[Records from a dataset]
+-------+

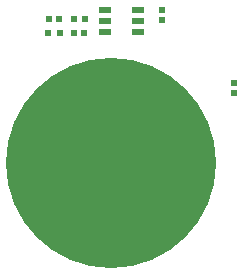
<source format=gbp>
G04 Layer_Color=128*
%FSLAX25Y25*%
%MOIN*%
G70*
G01*
G75*
%ADD22C,0.70079*%
%ADD23R,0.01969X0.02362*%
%ADD24R,0.02165X0.02362*%
%ADD25R,0.02362X0.02165*%
%ADD26R,0.04331X0.02362*%
D22*
X0Y-10000D02*
D03*
D23*
X-8531Y38000D02*
D03*
X-12468D02*
D03*
X-17031Y33500D02*
D03*
X-20968D02*
D03*
D24*
X17000Y37827D02*
D03*
Y41173D02*
D03*
X41000Y16673D02*
D03*
Y13327D02*
D03*
D25*
X-17327Y38000D02*
D03*
X-20673D02*
D03*
X-8827Y33500D02*
D03*
X-12173D02*
D03*
D26*
X9012Y41240D02*
D03*
Y33760D02*
D03*
Y37500D02*
D03*
X-2012D02*
D03*
Y41240D02*
D03*
Y33760D02*
D03*
M02*

</source>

+-------+

§ **About this exercise**
Retype all of the entries exactly as written, leaving out any images.

§ **Result of the exercise**
<source format=gbp>
G04 Layer_Color=128*
%FSLAX25Y25*%
%MOIN*%
G70*
G01*
G75*
%ADD22C,0.70079*%
%ADD23R,0.01969X0.02362*%
%ADD24R,0.02165X0.02362*%
%ADD25R,0.02362X0.02165*%
%ADD26R,0.04331X0.02362*%
D22*
X0Y-10000D02*
D03*
D23*
X-8531Y38000D02*
D03*
X-12468D02*
D03*
X-17031Y33500D02*
D03*
X-20968D02*
D03*
D24*
X17000Y37827D02*
D03*
Y41173D02*
D03*
X41000Y16673D02*
D03*
Y13327D02*
D03*
D25*
X-17327Y38000D02*
D03*
X-20673D02*
D03*
X-8827Y33500D02*
D03*
X-12173D02*
D03*
D26*
X9012Y41240D02*
D03*
Y33760D02*
D03*
Y37500D02*
D03*
X-2012D02*
D03*
Y41240D02*
D03*
Y33760D02*
D03*
M02*

</source>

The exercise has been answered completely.